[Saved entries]

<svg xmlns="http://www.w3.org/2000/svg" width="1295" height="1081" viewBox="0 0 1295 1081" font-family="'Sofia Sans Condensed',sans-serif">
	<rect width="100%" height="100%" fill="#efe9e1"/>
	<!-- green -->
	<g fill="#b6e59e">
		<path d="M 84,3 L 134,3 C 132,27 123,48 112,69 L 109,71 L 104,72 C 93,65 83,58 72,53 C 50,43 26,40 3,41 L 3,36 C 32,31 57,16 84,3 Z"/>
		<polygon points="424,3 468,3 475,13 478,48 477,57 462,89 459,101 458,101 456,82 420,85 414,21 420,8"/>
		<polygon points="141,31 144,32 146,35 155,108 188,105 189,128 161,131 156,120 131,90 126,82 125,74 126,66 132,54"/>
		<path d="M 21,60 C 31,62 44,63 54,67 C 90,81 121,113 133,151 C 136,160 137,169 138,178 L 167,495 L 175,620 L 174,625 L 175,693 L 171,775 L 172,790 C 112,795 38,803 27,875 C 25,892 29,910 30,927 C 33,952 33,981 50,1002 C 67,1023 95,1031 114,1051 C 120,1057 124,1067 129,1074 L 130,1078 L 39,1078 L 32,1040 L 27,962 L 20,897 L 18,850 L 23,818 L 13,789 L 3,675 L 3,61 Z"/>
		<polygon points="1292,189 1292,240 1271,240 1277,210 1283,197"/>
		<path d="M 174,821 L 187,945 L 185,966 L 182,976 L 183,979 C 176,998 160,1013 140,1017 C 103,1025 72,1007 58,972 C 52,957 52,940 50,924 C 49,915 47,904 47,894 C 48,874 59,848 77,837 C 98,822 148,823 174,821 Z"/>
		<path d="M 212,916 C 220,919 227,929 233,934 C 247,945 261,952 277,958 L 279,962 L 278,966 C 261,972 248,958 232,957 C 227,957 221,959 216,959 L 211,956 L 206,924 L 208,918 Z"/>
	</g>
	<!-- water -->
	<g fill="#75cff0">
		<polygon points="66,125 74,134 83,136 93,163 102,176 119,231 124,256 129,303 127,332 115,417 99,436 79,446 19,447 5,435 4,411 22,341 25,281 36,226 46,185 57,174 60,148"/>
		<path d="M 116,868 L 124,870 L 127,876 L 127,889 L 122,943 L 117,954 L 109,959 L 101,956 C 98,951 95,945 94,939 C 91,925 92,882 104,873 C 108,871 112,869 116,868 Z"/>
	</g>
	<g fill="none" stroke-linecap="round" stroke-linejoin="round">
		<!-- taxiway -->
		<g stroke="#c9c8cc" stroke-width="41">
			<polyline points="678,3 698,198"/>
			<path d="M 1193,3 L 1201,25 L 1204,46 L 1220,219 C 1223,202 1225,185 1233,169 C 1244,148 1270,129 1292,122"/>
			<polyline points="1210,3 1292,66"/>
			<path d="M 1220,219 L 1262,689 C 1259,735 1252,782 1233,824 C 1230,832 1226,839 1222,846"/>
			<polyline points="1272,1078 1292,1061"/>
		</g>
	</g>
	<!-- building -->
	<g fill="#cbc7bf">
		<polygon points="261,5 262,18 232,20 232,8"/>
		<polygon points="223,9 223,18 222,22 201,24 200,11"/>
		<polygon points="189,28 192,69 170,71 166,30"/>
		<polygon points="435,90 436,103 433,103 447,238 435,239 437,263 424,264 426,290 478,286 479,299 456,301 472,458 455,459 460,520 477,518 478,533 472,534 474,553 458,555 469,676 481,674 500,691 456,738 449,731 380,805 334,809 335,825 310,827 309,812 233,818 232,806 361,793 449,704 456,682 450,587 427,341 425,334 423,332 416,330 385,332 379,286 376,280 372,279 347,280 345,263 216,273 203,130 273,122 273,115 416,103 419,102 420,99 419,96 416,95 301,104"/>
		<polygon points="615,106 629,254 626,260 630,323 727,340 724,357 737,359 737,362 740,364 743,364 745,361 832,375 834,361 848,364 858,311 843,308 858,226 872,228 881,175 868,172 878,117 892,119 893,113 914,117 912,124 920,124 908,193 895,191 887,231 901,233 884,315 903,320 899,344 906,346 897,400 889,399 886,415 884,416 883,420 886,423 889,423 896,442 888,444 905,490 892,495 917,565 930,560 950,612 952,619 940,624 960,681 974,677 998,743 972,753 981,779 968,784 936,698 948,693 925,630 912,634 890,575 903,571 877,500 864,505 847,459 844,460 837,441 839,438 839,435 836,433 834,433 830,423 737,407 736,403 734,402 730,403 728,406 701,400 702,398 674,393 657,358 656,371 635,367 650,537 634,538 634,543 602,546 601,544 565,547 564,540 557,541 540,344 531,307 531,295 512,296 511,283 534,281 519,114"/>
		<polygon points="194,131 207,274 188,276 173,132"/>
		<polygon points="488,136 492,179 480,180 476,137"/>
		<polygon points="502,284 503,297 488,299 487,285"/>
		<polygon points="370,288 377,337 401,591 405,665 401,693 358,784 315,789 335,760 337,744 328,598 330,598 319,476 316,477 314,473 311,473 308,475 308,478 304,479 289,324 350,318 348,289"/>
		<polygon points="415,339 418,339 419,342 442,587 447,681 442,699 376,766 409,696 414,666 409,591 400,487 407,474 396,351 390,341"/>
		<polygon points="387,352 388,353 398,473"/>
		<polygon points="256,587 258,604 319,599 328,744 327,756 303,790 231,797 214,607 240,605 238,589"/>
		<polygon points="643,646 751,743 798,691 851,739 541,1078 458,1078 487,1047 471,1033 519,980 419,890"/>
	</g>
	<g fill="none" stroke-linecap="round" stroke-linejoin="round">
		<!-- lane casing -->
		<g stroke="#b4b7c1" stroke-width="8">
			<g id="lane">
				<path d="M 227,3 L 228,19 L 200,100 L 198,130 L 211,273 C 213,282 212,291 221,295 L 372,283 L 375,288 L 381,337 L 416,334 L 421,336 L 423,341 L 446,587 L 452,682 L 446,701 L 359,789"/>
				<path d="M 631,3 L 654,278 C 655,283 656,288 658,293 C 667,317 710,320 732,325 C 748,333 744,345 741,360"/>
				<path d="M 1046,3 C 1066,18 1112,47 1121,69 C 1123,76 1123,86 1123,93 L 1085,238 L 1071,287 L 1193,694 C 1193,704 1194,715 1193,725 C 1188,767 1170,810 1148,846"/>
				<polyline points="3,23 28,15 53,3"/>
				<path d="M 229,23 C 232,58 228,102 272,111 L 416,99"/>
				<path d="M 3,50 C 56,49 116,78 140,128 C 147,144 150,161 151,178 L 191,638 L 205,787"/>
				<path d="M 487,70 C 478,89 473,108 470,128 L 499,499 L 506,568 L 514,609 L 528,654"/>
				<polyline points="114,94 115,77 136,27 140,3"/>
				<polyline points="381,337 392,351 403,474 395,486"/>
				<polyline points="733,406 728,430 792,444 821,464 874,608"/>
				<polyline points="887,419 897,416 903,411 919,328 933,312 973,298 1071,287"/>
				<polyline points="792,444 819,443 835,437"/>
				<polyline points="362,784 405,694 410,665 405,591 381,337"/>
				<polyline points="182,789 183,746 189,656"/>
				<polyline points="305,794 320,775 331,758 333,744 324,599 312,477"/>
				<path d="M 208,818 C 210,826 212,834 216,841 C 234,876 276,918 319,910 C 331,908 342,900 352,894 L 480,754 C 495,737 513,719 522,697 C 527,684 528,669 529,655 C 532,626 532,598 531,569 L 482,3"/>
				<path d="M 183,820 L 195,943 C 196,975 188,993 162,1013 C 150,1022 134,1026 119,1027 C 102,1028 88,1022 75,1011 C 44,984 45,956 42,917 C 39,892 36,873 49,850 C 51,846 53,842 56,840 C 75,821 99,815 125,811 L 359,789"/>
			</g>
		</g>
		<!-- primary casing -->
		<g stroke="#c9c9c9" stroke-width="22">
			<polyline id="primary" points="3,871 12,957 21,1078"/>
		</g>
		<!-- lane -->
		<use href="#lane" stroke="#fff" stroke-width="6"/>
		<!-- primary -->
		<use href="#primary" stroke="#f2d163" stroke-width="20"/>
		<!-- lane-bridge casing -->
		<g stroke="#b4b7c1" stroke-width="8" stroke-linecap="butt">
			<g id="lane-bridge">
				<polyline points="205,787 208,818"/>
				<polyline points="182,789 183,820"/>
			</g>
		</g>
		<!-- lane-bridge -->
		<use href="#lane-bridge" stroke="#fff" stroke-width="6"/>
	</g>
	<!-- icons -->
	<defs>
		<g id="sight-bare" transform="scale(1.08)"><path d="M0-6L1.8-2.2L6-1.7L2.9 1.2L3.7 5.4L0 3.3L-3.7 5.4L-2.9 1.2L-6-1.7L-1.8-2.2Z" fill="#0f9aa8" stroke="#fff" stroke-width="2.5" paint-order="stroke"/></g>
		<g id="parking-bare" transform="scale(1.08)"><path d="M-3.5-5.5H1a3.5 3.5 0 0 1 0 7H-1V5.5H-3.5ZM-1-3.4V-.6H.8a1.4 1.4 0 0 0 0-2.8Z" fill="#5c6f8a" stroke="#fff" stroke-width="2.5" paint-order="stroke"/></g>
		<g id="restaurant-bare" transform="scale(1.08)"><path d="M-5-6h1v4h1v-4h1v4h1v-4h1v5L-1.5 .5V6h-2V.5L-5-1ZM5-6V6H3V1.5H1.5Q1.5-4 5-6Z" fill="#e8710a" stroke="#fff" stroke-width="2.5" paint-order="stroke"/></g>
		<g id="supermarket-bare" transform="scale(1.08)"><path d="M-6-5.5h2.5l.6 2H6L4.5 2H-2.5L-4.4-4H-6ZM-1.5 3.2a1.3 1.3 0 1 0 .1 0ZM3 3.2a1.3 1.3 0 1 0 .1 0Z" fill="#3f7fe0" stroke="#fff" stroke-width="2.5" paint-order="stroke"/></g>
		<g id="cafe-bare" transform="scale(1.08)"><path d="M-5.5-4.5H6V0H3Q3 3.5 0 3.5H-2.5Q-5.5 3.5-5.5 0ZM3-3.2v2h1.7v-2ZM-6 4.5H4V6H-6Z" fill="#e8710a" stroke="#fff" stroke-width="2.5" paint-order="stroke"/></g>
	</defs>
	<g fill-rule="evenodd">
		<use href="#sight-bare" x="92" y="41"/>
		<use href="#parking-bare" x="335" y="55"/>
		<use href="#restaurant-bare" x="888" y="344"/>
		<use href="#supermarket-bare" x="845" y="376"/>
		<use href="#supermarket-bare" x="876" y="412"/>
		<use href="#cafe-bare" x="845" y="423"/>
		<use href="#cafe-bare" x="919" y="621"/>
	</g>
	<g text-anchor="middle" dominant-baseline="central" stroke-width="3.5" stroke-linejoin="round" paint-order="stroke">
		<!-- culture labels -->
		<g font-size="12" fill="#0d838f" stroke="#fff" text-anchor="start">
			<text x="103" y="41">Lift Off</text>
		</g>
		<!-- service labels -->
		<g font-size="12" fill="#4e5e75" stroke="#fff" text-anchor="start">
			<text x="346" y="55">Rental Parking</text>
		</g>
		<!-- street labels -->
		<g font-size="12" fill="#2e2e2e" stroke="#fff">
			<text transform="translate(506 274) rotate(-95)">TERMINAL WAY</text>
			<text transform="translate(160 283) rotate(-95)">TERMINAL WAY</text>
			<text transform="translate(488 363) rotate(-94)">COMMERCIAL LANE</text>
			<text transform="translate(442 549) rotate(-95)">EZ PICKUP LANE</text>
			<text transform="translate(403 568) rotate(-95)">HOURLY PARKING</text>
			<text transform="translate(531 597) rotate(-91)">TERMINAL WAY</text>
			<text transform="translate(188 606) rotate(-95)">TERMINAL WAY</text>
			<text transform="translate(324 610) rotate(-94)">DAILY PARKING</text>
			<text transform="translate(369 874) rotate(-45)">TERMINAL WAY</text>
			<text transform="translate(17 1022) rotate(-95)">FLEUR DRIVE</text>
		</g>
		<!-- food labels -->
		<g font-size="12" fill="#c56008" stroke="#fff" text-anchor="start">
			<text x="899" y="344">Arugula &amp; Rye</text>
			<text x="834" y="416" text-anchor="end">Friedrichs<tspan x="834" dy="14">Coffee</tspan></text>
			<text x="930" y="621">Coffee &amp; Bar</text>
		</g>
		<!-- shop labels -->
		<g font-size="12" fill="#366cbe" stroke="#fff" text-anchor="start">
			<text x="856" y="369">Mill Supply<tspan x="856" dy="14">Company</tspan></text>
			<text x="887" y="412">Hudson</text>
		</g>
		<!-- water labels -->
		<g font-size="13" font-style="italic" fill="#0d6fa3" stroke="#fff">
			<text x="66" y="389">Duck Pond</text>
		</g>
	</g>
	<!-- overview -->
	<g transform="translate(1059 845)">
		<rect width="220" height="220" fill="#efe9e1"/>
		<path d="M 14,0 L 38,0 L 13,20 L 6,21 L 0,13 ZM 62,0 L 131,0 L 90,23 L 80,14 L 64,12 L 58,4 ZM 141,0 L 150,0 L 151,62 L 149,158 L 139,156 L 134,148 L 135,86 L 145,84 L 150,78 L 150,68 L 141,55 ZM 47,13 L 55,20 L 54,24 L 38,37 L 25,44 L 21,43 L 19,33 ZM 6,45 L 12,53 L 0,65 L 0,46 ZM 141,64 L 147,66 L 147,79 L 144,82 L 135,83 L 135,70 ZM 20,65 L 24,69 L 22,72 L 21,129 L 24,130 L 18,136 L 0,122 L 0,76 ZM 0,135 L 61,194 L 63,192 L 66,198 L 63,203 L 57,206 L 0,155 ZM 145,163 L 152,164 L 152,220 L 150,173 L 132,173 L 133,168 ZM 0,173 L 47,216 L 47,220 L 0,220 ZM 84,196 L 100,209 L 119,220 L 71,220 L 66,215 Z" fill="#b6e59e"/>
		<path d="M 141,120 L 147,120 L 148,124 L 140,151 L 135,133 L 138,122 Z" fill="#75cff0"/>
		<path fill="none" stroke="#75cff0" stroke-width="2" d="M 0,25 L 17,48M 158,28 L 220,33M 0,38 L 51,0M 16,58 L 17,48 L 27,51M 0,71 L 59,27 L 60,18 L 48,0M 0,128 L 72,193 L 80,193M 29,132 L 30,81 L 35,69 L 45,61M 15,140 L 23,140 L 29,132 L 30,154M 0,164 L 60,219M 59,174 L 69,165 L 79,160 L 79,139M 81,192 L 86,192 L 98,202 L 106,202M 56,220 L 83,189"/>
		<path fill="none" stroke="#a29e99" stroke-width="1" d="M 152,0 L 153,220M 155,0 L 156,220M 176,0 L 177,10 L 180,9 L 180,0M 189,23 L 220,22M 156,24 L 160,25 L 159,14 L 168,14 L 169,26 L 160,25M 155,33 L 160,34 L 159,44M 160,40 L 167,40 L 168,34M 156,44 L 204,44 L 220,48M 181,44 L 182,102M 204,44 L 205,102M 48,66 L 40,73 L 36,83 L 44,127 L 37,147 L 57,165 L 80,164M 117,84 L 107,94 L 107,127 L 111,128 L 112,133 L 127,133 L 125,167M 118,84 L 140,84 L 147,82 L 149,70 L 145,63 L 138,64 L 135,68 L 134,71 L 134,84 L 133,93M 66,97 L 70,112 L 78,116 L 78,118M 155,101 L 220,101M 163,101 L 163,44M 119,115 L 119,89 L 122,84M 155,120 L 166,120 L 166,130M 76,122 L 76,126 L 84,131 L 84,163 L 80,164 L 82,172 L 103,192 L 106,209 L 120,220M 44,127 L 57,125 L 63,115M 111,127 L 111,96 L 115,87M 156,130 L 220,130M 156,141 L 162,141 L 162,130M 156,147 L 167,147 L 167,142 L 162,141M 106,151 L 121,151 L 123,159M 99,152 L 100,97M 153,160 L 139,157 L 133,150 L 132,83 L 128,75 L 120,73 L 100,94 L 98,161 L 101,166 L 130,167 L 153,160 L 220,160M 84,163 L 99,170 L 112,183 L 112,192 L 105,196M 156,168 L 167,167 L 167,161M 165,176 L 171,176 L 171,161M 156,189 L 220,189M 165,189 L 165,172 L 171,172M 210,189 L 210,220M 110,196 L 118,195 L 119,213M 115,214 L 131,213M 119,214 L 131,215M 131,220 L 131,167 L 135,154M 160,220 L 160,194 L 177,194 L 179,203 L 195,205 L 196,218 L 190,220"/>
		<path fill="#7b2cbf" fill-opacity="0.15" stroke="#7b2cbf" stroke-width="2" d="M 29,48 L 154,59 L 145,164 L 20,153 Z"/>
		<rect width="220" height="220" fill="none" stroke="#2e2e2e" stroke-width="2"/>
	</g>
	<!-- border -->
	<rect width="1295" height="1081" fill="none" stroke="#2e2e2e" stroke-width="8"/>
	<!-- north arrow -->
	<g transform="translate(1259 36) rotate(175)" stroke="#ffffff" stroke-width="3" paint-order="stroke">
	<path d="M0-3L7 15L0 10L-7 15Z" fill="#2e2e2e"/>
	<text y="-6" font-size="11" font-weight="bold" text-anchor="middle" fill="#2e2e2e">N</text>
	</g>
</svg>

**PROBLEM REQUIREMENTS**
Your reply should be only the number of lines in the preceding data that include the word "middle".

**SOLUTION TO THE EXERCISE**
2